During the 1991 Gulf War, the retreating Iraqi Army set fire to between 605 and 732 oil rigs on their way back to Iraq causing the Kuwaiti Oil Fires as a form of scorched earth warfare in an attempt to stop the coalition. During the 1991 and 2003 Iraq Wars there was lots of unexploded ordnance left in Kuwait. The KERP was created to solve the pollution and remnants of war left over from these conflicts.

== Companies Involved ==
The following companies have been approved by the KOC and have received contracts to work on their respective zones.

=== Management ===
Worley (Project Management Consultants)

=== North Kuwait ===

==== Zone 1 ====
Total value of the Zone 1 contract is $193.58 million.
- Lamor Company
- JV of Khaled Ali Al Kharafiand Brothers for Construction Contracting

==== Zone 2 ====
Total value of the Zone 2 contract is ~$188 million.

- Kuwait Company for Process Plant Construction & Contracting (KCPC)

=== South Kuwait ===

==== Zone 1 ====
Total value of the Zone 1 contract is $196.53 million.

- Lamor Company
- JV of Khaled Ali Al Kharafiand Brothers for Construction Contracting

==== Zone 2 ====
Total value of the Zone 2 contract is $185.2 million.

- JV of Heavy Engineering Industries and Shipbuilding Company (HEISCO)
- Hangzhou Zaopinst Co., Ltd

==== Zone 3 ====
Total value of Zone 3 contract is $250.6 million.

- Enshaat Al Sayer General Trading & Contracting Co.

=== Landmine Removal ===

- SafeLane Global

== Timeline ==
In May 2017 the project began to secure bids for the project management consultants.

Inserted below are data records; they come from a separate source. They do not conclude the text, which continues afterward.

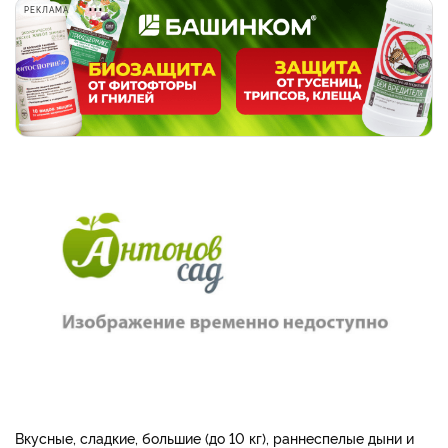
РЕКЛАМА
Вкусные, сладкие, большие (до 10 кг), раннеспелые дыни и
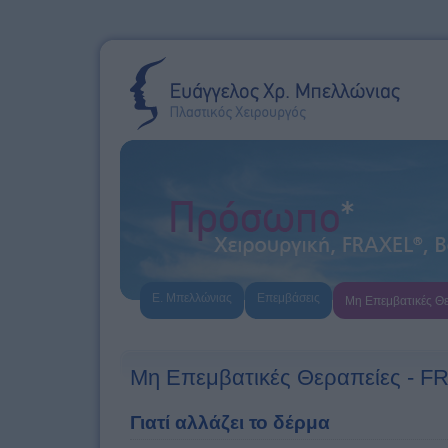
Ε. Μπελλώνιας
Επεμβάσεις
Μη Επεμβατικές Θε
Μη Επεμβατικές Θεραπείες - 
Γιατί αλλάζει το δέρμα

In April 2018 Worley secured the bid to become the project management consultant for the project.

In December 2021 more contracts began to be secured, namely the South Kuwait zones.

In February 2023 the Re-vegetation contract began to be drafted.

In Late 2023 the KOC signed new contracts worth $1.7 billion expanding the program's funding and ability to effectively repair the environment and remove UXO.

In March 2024, the KOC extended Worley's role as the Project Management Consultants for an additional 5 years.

In April 2024, The companies Khalid Al Kharafi and Lamor Corporation cleaned 2.3 million tons of oil-polluted soil.

As of September 2024, the KOC is expanding the scope of the KERP and has begun the bid evaluation. They are planning on reorganizing the zones and contracts. There will be two contracts for three zones. These contracts will includes cleanup operations and re-vegetation of the zones with a goal to "plant 8 million shrubs, grasses, and trees."